**Requirement:** Output each entry below as it stands, leaving out every picture.

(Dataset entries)

····················

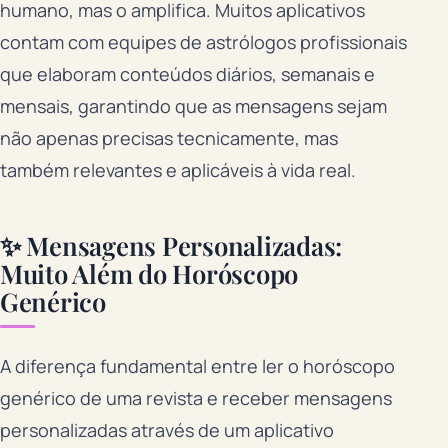
humano, mas o amplifica. Muitos aplicativos
contam com equipes de astrólogos profissionais
que elaboram conteúdos diários, semanais e
mensais, garantindo que as mensagens sejam
não apenas precisas tecnicamente, mas
também relevantes e aplicáveis à vida real.
✨ Mensagens Personalizadas:
Muito Além do Horóscopo
Genérico
A diferença fundamental entre ler o horóscopo
genérico de uma revista e receber mensagens
personalizadas através de um aplicativo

····················

**Reply:**
humano, mas o amplifica. Muitos aplicativos
contam com equipes de astrólogos profissionais
que elaboram conteúdos diários, semanais e
mensais, garantindo que as mensagens sejam
não apenas precisas tecnicamente, mas
também relevantes e aplicáveis à vida real.
✨ Mensagens Personalizadas:
Muito Além do Horóscopo
Genérico
A diferença fundamental entre ler o horóscopo
genérico de uma revista e receber mensagens
personalizadas através de um aplicativo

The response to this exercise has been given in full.